Opinion: The MBTA should start service later.

As many are aware, the T is in a crisis right now.  Crumbling infrastructure and major safety incidents have led to degraded service, and unfortunately, the MBTA is still under the assumption that weekend ridership doesn’t exist – that its ok to shudder half of the network over a weekend in the name of “repairs”.  Or to shut down an entire rapid transit line for a month to fix slow zones, only for it to be slower an entire MONTH after it reopened.

The incoming administration has to do something to fix the broken system, but I’m here to argue that month-long shutdowns and degraded weekend service are not the way to do it.

Honesty and Transparency:

In order for any of this to work, to avoid declining ridership, and to keep public opinion of the T favorable, they need to be up front and honest about what work they are doing, and be the first to admit when things don’t go to plan.  After all, they provide a public service.

The T has had a long history of vague-transparency and trying to cover things up, like last years blue line shutdown where 3 work trains derailed, but the T didn’t share that information for weeks.  Or the ongoing red line shutdowns that shudder the northern half of the red line, leading to 15-20 minute headways, because they only store 4 trains north of the city.  Many cities store trains in tunnels when preparing for a shutdown, while the MBTA only stores them in dedicated tail tracks – why they refuse to store more I have no idea.

The orange line shutdown was a great example of the agency being both super transparent and annoyingly vague.  Before the shutdown, the MBTA was doing a phenomenal job advertising the shutdown and making sure everyone knew what was happening… getting everyone prepared for a month of nightmare-commutes.  After the shutdown, the T repeatedly told the public that the slow zones would only be in place for a week… then another week… then another week… they they changed the definition of a slow zone…

Close the System Earlier and Push Back the Start Time:

As I’ve previously stated, I am generally against weekend shutdowns, and I am strongly against “surge” shutdowns.  It forces riders to come up with an alternate route in order to make it to work on time – one that people may switch to if service is too unreliable.  Ideally, all of the necessary work should be done during the overnight windows, like most international systems.

The FTA report highlighted the fact that when you factor in the amount of time it takes workers to set up and clean up MOW (Maintenance of Way) equipment, there are less than 2 hours available for actual repairs to be made – an insufficient amount of time to make substantial repairs to the system.

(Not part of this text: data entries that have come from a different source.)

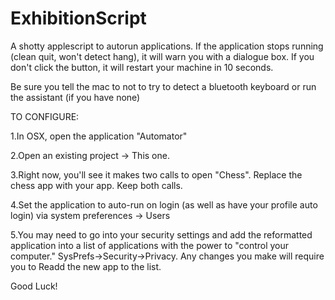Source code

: ExhibitionScript
================

A shotty applescript to autorun applications. If the application stops running (clean quit, won't detect hang), it will warn you with a dialogue box. If you don't click the button, it will restart your machine in 10 seconds.


Be sure you tell the mac to not to try to detect a bluetooth keyboard or run the assistant (if you have none)

TO CONFIGURE:

1.In OSX, open the application "Automator"

2.Open an existing project -> This one.

3.Right now, you'll see it makes two calls to open "Chess". Replace the chess app with your app. Keep both calls.

4.Set the application to auto-run on login (as well as have your profile auto login) via system preferences -> Users

5.You may need to go into your security settings and add the reformatted application into a list of applications with the power to "control your computer." SysPrefs->Security->Privacy. Any changes you make will require you to Readd the new app to the list.


Good Luck!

The start of service should be pushed back in order to support system-maintenance.  Instead of ending service at 12:30 PM, the system should start closing up closer to 10… and it should open an hour later – permanently.  Pushing this back would allow more maintenance to be done more regularly, ideally stopping the upward trend of slower service.  It would encourage the MBTA to make proactive repairs instead of pushing it off until its dire.  It would put buses on the road at lower-demand times instead of weekends, allowing for quicker replacement services.  Pushing the start time back would even allow stations to be cleaned NIGHTLY, instead of in random surges.

A chart showing weekday 1 bus ridership.  As you can see, cutting into the 10:00PM-5:00AM ridership would have the lowest impact. (Thanks Heli!)

Tie this in with an overnight bus scheme, allowing people to get around the city 24/7, the service cut would have a net positive impact!

Having a regular & pre-planned maintenance windows would also make it significantly more economically viable to hire more maintenance workers instead of constantly contracting it out – making this move great for taxpayers.

Incompetence-Proof (ish):

The aforementioned blue and orange line shutdowns also had another side effect – rushed work.  When tons of work is crammed into a specified time slot, it encourages work to be rushed to meet the deadline.  Not saying its done maliciously, but I’d like to think the MBTA would like to avoid the PR-hit, get it to a state where you can kinda-sorta run service, then slowly fix it during the overnight windows (wonder where I’ve heard that before…)

Having regular maintenance windows let the T pass off work until later, therefore giving little reason to rush work.

One final note: Managing a large-scale 30-day shutdown requires loads of manpower.  Creating a plan of all of the work they aim to cover, the maintenance workers they need, and managing a large-scale shuttle bus service is not easy work.  The FTA report highlighted that the departments related to capital-projects are already stretched thin for staffing, and adding a mega-shutdown to their workload just isn’t routinely feasible.